The last time, it was Gregg Easterbrook and his Kill Bill review [1].

From memory, on that occasion, Weinstein was more of a bit player - the role of the lead villain being taken by Mickey Mouse's boy, Michael Eisner, on account of Eisner's hacks canning Easterbrook from his ESPN gig. Anticipating the Great Man's wishes, rather than on his orders, I think is the better view.

Now, we get some speech-chilling news on Weinstein, courtesy of (of all places?) Women's Wear Daily:
When Vanity Fair contributor Peter Biskind was working on "Down and Dirty Pictures: Miramax, Sundance and the Rise of Independent Film," Weinstein first tried to bribe him.

According to the forward of Biskind's book, Weinstein asked him, "Don’t you have a book idea that’s really close to your heart?" When Biskind innocently responded that he’d always wanted to write a book about the science of politics, Weinstein told him, "Great. We could sell a million copies! Forget about that other book."


Evidently, Biskind didn't.

So, WWD continues,
a worried Weinstein did a couple of things. First, according to two sources who spoke with Biskind about the matter, a person close to Weinstein masqueraded as a source for Biskind, took copious notes on the book’s contents and brought them back to the Miramax boss. Then, according to another source, Weinstein turned to David Boies, the famous attorney who won the Microsoft anti-trust suit and repped Al Gore in the Florida presidential recount, and they appealed all the way up to Viacom boss Sumner Redstone and had a less-than-successful mogul-to-mogul talk.

One gets a warm glow to think of the owners of CBS [2] declining to yield before the blandishments of private interests.

(Remember the Reagan miniseries farrago?)

And Weinstein doesn't seem to have done more than ask nicely (or, perhaps, not so nicely) for the book to be pulped.
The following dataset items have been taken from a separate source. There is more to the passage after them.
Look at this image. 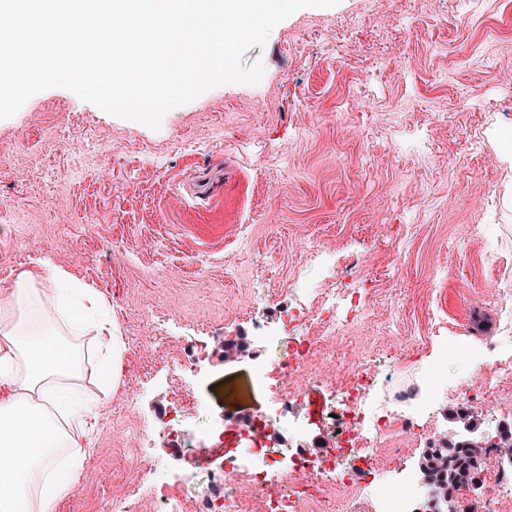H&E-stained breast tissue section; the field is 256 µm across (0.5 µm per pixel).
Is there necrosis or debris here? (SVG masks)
Returning <instances> with one entry per match:
<instances>
[{"mask_svg":"<svg viewBox=\"0 0 512 512\" xmlns=\"http://www.w3.org/2000/svg\"><path fill=\"white\" fill-rule=\"evenodd\" d=\"M366 309L364 289L344 288L313 293L311 301L287 312L281 326L290 349L287 361L231 388L239 398L251 395L255 387L267 388L273 398L272 413L239 421L245 446L237 456L225 458L218 469L193 467L189 475H173L145 488L144 496L157 502L159 512H303L305 505L319 502L327 488L335 486L348 489L347 507L367 501L375 512H408L417 490L434 491L437 476L421 478L399 467L388 481L375 478L384 467L377 450L388 440L400 437L414 442L437 434L433 426L437 389H428L423 398L404 389L394 401H376L373 384L386 381L391 370L387 364L375 369L363 361L354 362L351 380L336 392L338 413L328 421L331 447L315 455L292 445L260 457L252 448L273 423L287 429L291 437L300 435L291 426L289 414L306 393L299 375L318 352L319 338L308 335V327L320 326L323 334L331 336L361 320ZM450 354L464 356L469 365L466 383L478 388L472 403L482 408L496 402L500 380L512 374V359L489 366L469 351L454 348Z\"/></svg>","mask_w":512,"mask_h":512,"instance_id":"1","label":"necrosis or debris"}]
</instances>
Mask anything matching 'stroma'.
Masks as SVG:
<instances>
[{
	"mask_svg": "<svg viewBox=\"0 0 512 512\" xmlns=\"http://www.w3.org/2000/svg\"><path fill=\"white\" fill-rule=\"evenodd\" d=\"M244 65L258 84H224L168 111L159 129L108 114L62 87L0 120V290L50 261L101 293L120 338L118 382L89 424L92 451L58 512H103L130 493L141 456L178 473L185 461L159 425L184 405L183 428L215 468L237 454L229 381L256 358L252 322L275 323L357 268L373 284L367 318L324 352L339 375L381 360L384 337L415 341L438 319L473 346L512 336V0H339L278 23ZM204 328L189 376L137 370ZM390 387L440 373L429 351H392ZM333 387L296 408L311 452Z\"/></svg>",
	"mask_w": 512,
	"mask_h": 512,
	"instance_id": "stroma-1",
	"label": "stroma"
}]
</instances>
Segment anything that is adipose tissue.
Listing matches in <instances>:
<instances>
[{"label":"adipose tissue","instance_id":"1","mask_svg":"<svg viewBox=\"0 0 512 512\" xmlns=\"http://www.w3.org/2000/svg\"><path fill=\"white\" fill-rule=\"evenodd\" d=\"M91 328L93 343L78 344ZM90 354L111 387L118 339L97 291L45 261L0 292V451L11 456L0 467V512H58L74 491L89 454L85 416L96 405L81 388Z\"/></svg>","mask_w":512,"mask_h":512}]
</instances>
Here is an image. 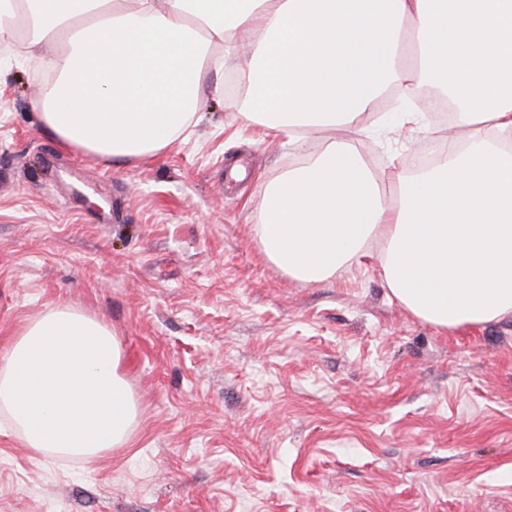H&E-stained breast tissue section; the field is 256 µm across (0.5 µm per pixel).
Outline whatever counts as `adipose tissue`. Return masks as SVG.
<instances>
[{
    "mask_svg": "<svg viewBox=\"0 0 512 512\" xmlns=\"http://www.w3.org/2000/svg\"><path fill=\"white\" fill-rule=\"evenodd\" d=\"M53 78L39 120L66 150L122 165L174 144L224 56L265 118L298 141L356 126L394 85L456 104L464 138L386 199L352 145L330 141L265 191L259 241L292 278L317 283L386 247L393 298L442 329L512 317V0H0V41ZM121 342L102 319L57 304L22 325L0 358V414L34 453L93 461L127 444L137 406Z\"/></svg>",
    "mask_w": 512,
    "mask_h": 512,
    "instance_id": "obj_1",
    "label": "adipose tissue"
}]
</instances>
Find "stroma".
Segmentation results:
<instances>
[{"instance_id": "obj_1", "label": "stroma", "mask_w": 512, "mask_h": 512, "mask_svg": "<svg viewBox=\"0 0 512 512\" xmlns=\"http://www.w3.org/2000/svg\"><path fill=\"white\" fill-rule=\"evenodd\" d=\"M0 82V348L66 303L118 335L138 414L100 459L0 420V512H512V318L442 331L391 295L370 239L320 283L263 252L264 189L326 145L243 124L206 89L175 144L121 167L67 151ZM382 94L336 128L382 191L448 134Z\"/></svg>"}]
</instances>
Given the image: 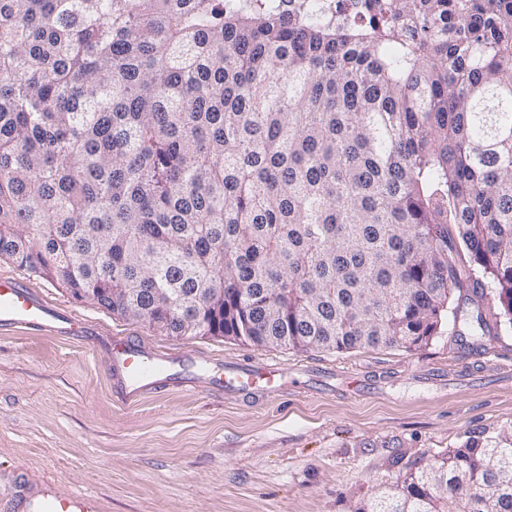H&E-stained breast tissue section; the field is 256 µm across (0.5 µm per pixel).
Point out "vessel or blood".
Segmentation results:
<instances>
[{"label": "vessel or blood", "instance_id": "b4317fda", "mask_svg": "<svg viewBox=\"0 0 512 512\" xmlns=\"http://www.w3.org/2000/svg\"><path fill=\"white\" fill-rule=\"evenodd\" d=\"M64 336L80 340L104 358L112 378V394L131 407L149 394L172 389L205 388L211 394L253 401L267 400L286 389L288 371L276 362L218 365L205 371L211 355L199 351L166 352L132 338L99 332L89 321L54 304L15 275H0V331ZM9 512H107L103 497L87 490L57 494L51 484L19 478Z\"/></svg>", "mask_w": 512, "mask_h": 512}]
</instances>
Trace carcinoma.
Listing matches in <instances>:
<instances>
[{
  "mask_svg": "<svg viewBox=\"0 0 512 512\" xmlns=\"http://www.w3.org/2000/svg\"><path fill=\"white\" fill-rule=\"evenodd\" d=\"M349 2L0 0V260L166 336L220 291L269 348L512 328V0ZM355 512H512V443Z\"/></svg>",
  "mask_w": 512,
  "mask_h": 512,
  "instance_id": "obj_1",
  "label": "carcinoma"
}]
</instances>
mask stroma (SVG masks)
I'll use <instances>...</instances> for the list:
<instances>
[{
	"label": "stroma",
	"instance_id": "obj_1",
	"mask_svg": "<svg viewBox=\"0 0 512 512\" xmlns=\"http://www.w3.org/2000/svg\"><path fill=\"white\" fill-rule=\"evenodd\" d=\"M27 280L115 336L317 376L258 405L198 389L125 408L103 357L83 344L0 333V472L34 470L59 493H100L109 512H354L408 465L512 437V330L478 348L448 321L412 350L268 348L164 336L45 278Z\"/></svg>",
	"mask_w": 512,
	"mask_h": 512
}]
</instances>
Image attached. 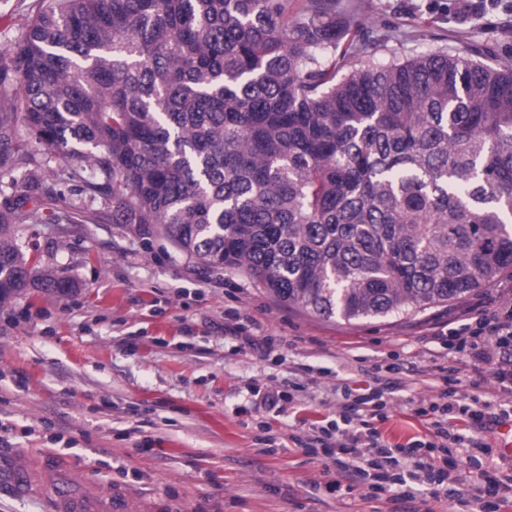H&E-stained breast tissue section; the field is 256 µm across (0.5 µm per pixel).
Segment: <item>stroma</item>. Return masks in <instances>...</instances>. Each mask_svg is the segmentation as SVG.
<instances>
[{
    "label": "stroma",
    "instance_id": "35a3bbf8",
    "mask_svg": "<svg viewBox=\"0 0 512 512\" xmlns=\"http://www.w3.org/2000/svg\"><path fill=\"white\" fill-rule=\"evenodd\" d=\"M42 0H0V48ZM337 25L388 40L400 57L478 47L512 59V0L460 19L454 0H336ZM70 222L25 224L24 251L73 282L0 306V512H45L13 489L18 463L55 456L87 485L124 486L170 512H395L363 488L328 492L327 462L298 450L335 419L343 384L381 386L396 356L402 390L380 429L390 442L423 433L414 410L437 397L433 335L512 304V275L416 314L326 320L279 302L229 268L176 252L149 224L92 218L68 194ZM245 327L244 337L228 332ZM274 337L272 349L262 345ZM292 392L266 409L254 388Z\"/></svg>",
    "mask_w": 512,
    "mask_h": 512
}]
</instances>
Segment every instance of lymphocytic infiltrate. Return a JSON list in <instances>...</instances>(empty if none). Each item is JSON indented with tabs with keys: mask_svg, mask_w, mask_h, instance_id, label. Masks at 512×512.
<instances>
[{
	"mask_svg": "<svg viewBox=\"0 0 512 512\" xmlns=\"http://www.w3.org/2000/svg\"><path fill=\"white\" fill-rule=\"evenodd\" d=\"M445 349L438 367L443 387L436 398L421 401L415 410L427 425L425 434L404 443L385 439L378 425L391 409V393L403 386L398 365H386L393 374L390 386L344 387L345 402L335 420L317 427L314 443H302L305 454L332 459L339 475L328 483L340 491L341 477L359 478L369 497L391 494L406 503L423 495L450 500L453 512H500L512 499V474L503 473L492 458L482 434L512 419V308L481 311L462 319L440 337ZM499 353L490 362L489 348ZM491 363L497 394L472 395L460 388L453 366L479 367ZM472 469L471 488L457 490L454 472Z\"/></svg>",
	"mask_w": 512,
	"mask_h": 512,
	"instance_id": "1",
	"label": "lymphocytic infiltrate"
}]
</instances>
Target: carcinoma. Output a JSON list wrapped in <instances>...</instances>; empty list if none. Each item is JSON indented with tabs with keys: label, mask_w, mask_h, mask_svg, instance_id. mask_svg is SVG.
Wrapping results in <instances>:
<instances>
[{
	"label": "carcinoma",
	"mask_w": 512,
	"mask_h": 512,
	"mask_svg": "<svg viewBox=\"0 0 512 512\" xmlns=\"http://www.w3.org/2000/svg\"><path fill=\"white\" fill-rule=\"evenodd\" d=\"M347 34L336 0H50L0 49V304L73 288L18 240L60 220L39 146L112 223L319 317L423 311L512 269V61L381 62L372 41L340 76Z\"/></svg>",
	"instance_id": "cac0c4a2"
}]
</instances>
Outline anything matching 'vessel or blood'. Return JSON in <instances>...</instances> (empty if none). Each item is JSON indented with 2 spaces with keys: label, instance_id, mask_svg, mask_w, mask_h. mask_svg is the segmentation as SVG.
Masks as SVG:
<instances>
[{
  "label": "vessel or blood",
  "instance_id": "vessel-or-blood-1",
  "mask_svg": "<svg viewBox=\"0 0 512 512\" xmlns=\"http://www.w3.org/2000/svg\"><path fill=\"white\" fill-rule=\"evenodd\" d=\"M11 482L23 495L49 490L50 512H144L123 488L95 492L76 475L51 468L37 475L30 467L19 466L13 469Z\"/></svg>",
  "mask_w": 512,
  "mask_h": 512
}]
</instances>
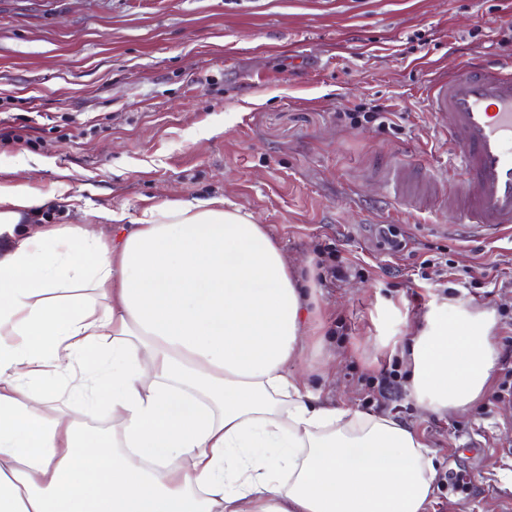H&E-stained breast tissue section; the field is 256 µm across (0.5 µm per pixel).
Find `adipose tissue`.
<instances>
[{"label":"adipose tissue","mask_w":512,"mask_h":512,"mask_svg":"<svg viewBox=\"0 0 512 512\" xmlns=\"http://www.w3.org/2000/svg\"><path fill=\"white\" fill-rule=\"evenodd\" d=\"M42 203L0 185V512H428L433 451L311 384V298L251 214L167 202L109 245L85 224L34 228ZM389 321L380 309L379 345L405 359L416 403L482 397L493 309L433 303L408 338ZM107 358L108 444L47 395L65 372L82 398Z\"/></svg>","instance_id":"ef3b65f1"}]
</instances>
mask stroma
I'll use <instances>...</instances> for the list:
<instances>
[{
	"label": "stroma",
	"instance_id": "35a3bbf8",
	"mask_svg": "<svg viewBox=\"0 0 512 512\" xmlns=\"http://www.w3.org/2000/svg\"><path fill=\"white\" fill-rule=\"evenodd\" d=\"M511 17L512 0H0V182L54 192L46 224L212 197L252 214L289 261L314 267L322 344L303 359L316 375L331 362L324 396L423 435L438 465L429 512H500L512 500V394L498 392L512 384V235L458 238L455 215L404 209L383 177L400 157L461 184L427 89L474 58L512 61ZM376 106L386 123L350 124ZM328 247L343 280L325 275ZM434 255L449 261L446 285L421 276ZM443 292L496 309L499 363L479 403L438 416L376 348V318L391 305L411 333ZM50 399L111 434L106 405L60 386Z\"/></svg>",
	"mask_w": 512,
	"mask_h": 512
}]
</instances>
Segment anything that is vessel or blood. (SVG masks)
Returning <instances> with one entry per match:
<instances>
[{
    "label": "vessel or blood",
    "instance_id": "1",
    "mask_svg": "<svg viewBox=\"0 0 512 512\" xmlns=\"http://www.w3.org/2000/svg\"><path fill=\"white\" fill-rule=\"evenodd\" d=\"M427 105L455 148L465 179L451 191L439 179L418 178L415 165H390L388 195L414 210H452L464 233L497 237L512 231V63L478 60L464 73L441 75Z\"/></svg>",
    "mask_w": 512,
    "mask_h": 512
}]
</instances>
A necessary element to the speech-chilling crime would be the use of some means of extortion. Like threatening to fire someone. Or cancel contracts. Or dump stock. Or tell tales to regulators. Or squeeze advertisers. Or hijack talent.

Harvey wouldn't do anything like that, would he?

  1. Last discussed here on January 8 - where find links back to several earlier pieces here.

  2. The Who Owns What? page on the CJR site is worth bookmarking.